Trois sénateurs libéraux et un indépendant ont voté avec les conservateurs pour adopter C-19, sous les cris d'approbation et les applaudissements de leurs collègues assis en face d'eux.

Forts de leur majorité à la Chambre haute, les sénateurs conservateurs étaient certains de pouvoir liquider le registre qu'ils jugent inefficace et considèrent comme un gaspillage de fonds publics.

Non seulement le registre ne sera plus que chose du passé, mais toutes les données sur les enregistrements des armes seront détruites.

«C'est un édifice qui vient d'être démoli. D'un simple vote», a déploré Nathalie Provost, une survivante de la tuerie de l'École Polytechnique, où 14 jeunes femmes ont été abattues.

Pour elle comme pour bien d'autres, la journée a rayé d'un trait le fruit de leurs nombreux efforts pour mettre sur pied le registre, justement dans la foulée du massacre de 1989.

Mais pour les conservateurs, il s'agissait de l'aboutissement satisfaisant de nombreuses tentatives législatives pour se débarrasser du registre.

Aux Communes mercredi, les députés conservateurs ont chaudement applaudi, ovation debout, la députée Candice Hoeppner qui s'est levée pour annoncer que le vote final sur C-19 aurait lieu le jour même.

«Nous comptons tous les heures avant le moment où les Canadiens respectueux des lois n'auront plus besoin d'enregistrer leurs armes d'épaule», a-t-elle déclaré, tout sourire.

L'opposition a déploré la disparition du registre, faisant écho à ceux qui ont aidé à le mettre en place.

La Coalition pour le contrôle des armes, présumant déjà de l'issue du vote, s'était dite atterrée peu avant.

Selon elle, le gouvernement a clairement ignoré les recommandations émises par la majorité des Canadiens, incluant les victimes de violence par armes à feu, les groupes de femmes, les experts en prévention du suicide, les policiers et les syndicats qui ont vanté l'utilité du registre.

Les membres de la Coalition s'inquiètent que son abolition ne soit qu'une étape vers un démantèlement du contrôle des armes au pays.

L'abolition du registre marque d'ailleurs un recul important pour le Québec et le Canada, juge Louise Riendeau, du regroupement des maisons d'hébergement pour femmes victimes de violence conjugale.

«Cela va signifier beaucoup d'insécurité et de l'impunité pour un certain nombre d'hommes qui vont utiliser des armes pour tuer des femmes ou les blesser. Et cela va signifier, pour les policiers, pour ceux qui luttent contre la violence faite aux femmes, un travail beaucoup plus compliqué», a-t-elle noté.

La députée néo-démocrate Françoise Boivin espère au moins que les démarches du gouvernement du Québec, qui a déposé une demande en justice pour empêcher la destruction des données du registre, porteront fruit. Québec veut récupérer toutes les informations sur l'enregistrement des fusils afin de constituer son propre registre.

«S'il n'y avait pas le recours du Québec, je vous dirais que je suis tellement déprimée aujourd'hui», a laissé tomber la néo-démocrate.

«C'est notre dernier espoir», a renchéri Mme Provost.

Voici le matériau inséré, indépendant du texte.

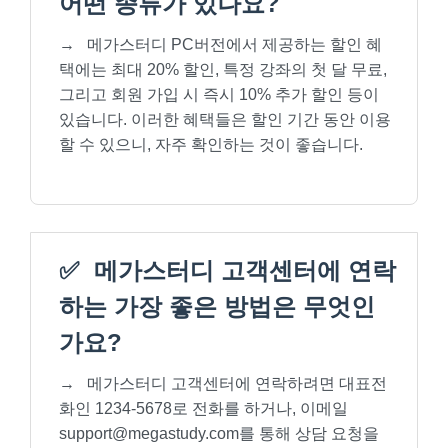
어떤 종류가 있나요?
→
메가스터디 PC버전에서 제공하는 할인 혜
택에는 최대 20% 할인, 특정 강좌의 첫 달 무료,
그리고 회원 가입 시 즉시 10% 추가 할인 등이
있습니다. 이러한 혜택들은 할인 기간 동안 이용
할 수 있으니, 자주 확인하는 것이 좋습니다.
✅
메가스터디 고객센터에 연락
하는 가장 좋은 방법은 무엇인
가요?
→
메가스터디 고객센터에 연락하려면 대표전
화인 1234-5678로 전화를 하거나, 이메일
support@megastudy.com를 통해 상담 요청을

Elle dit ressentir mercredi un grand sentiment de perte et de tristesse. De colère aussi, puisqu'elle estime que le débat ces derniers mois s'est fait sans respect des faits et des experts.

«C'est une décision idéologique», dit-elle au sujet du projet de loi C-19 du gouvernement Harper. «Je suis très très en colère que le Canada puisse être gouverné de cette façon. Ce n'est pas le Canada dans lequel je suis née».

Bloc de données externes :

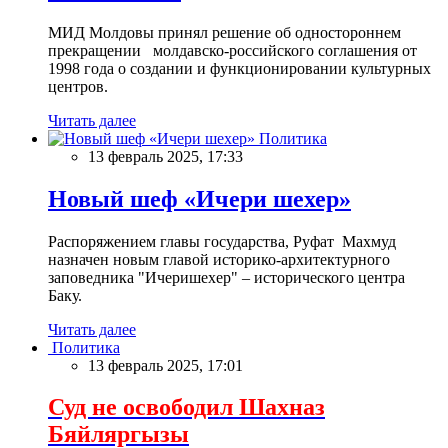
МИД Молдовы принял решение об одностороннем
прекращении молдавско-российского соглашения от
1998 года о создании и функционировании культурных
центров.
Читать далее
Политика
13 февраль 2025, 17:33
Новый шеф «Ичери шехер»
Распоряжением главы государства, Руфат Махмуд
назначен новым главой историко-архитектурного
заповедника "Ичеришехер" – исторического центра
Баку.
Читать далее
Политика
13 февраль 2025, 17:01
Суд не освободил Шахназ
Бяйляргызы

Elle fait valoir qu'il n'y aura plus moyen de retracer une arme, et que les vendeurs n'auront plus besoin d'exiger la publication du permis pour pouvoir en vendre une. Un retour aux années 1970, explique la femme qui juge que C-19 va bien au-delà de l'abolition d'un registre.

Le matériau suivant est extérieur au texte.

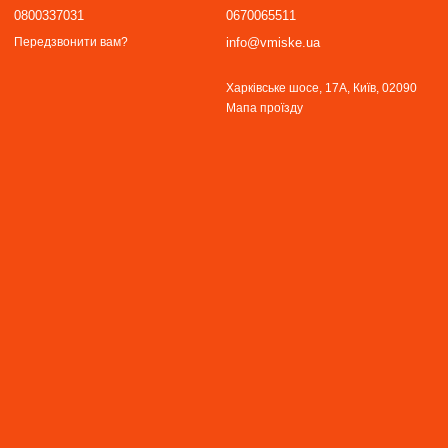
0800337031
0670065511
info@vmiske.ua
Передзвонити вам?
Харківське шосе, 17А, Київ, 02090
Мапа проїзду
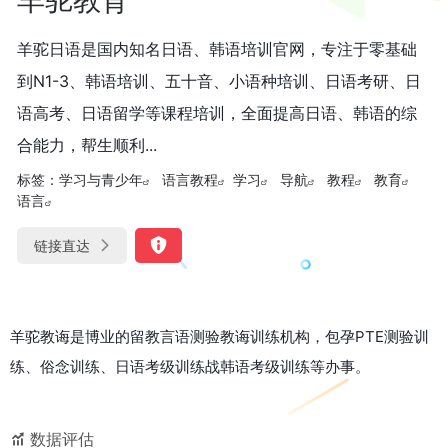
羊驼日语是国内知名日语、韩语培训官网，专注于零基础
到N1-3、韩语培训、五十音、小语种培训、日语考研、日
语高考、日语留学等课程培训，全面提高日语、韩语的综
合能力，帮生顺利...
标签：
学习与青少年
语言教程
学习
导航
教程
教育
语言
链接直达
羊驼教诲是博业的留教言语测验教诲训练机构，包孕PTE测验训
练、俗念训练、日语考级训练战韩语考级训练等办事。
数据评估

Après un débat déchirant et houleux, et de nombreuses manifestations de la population, la Chambre des communes avait adopté le projet de loi pour abolir le registre — malgré l'opposition qui a voté contre — le 15 février dernier.

Quant à la sanction royale nécessaire pour que C-19 devienne loi, elle devrait être accordée jeudi après-midi.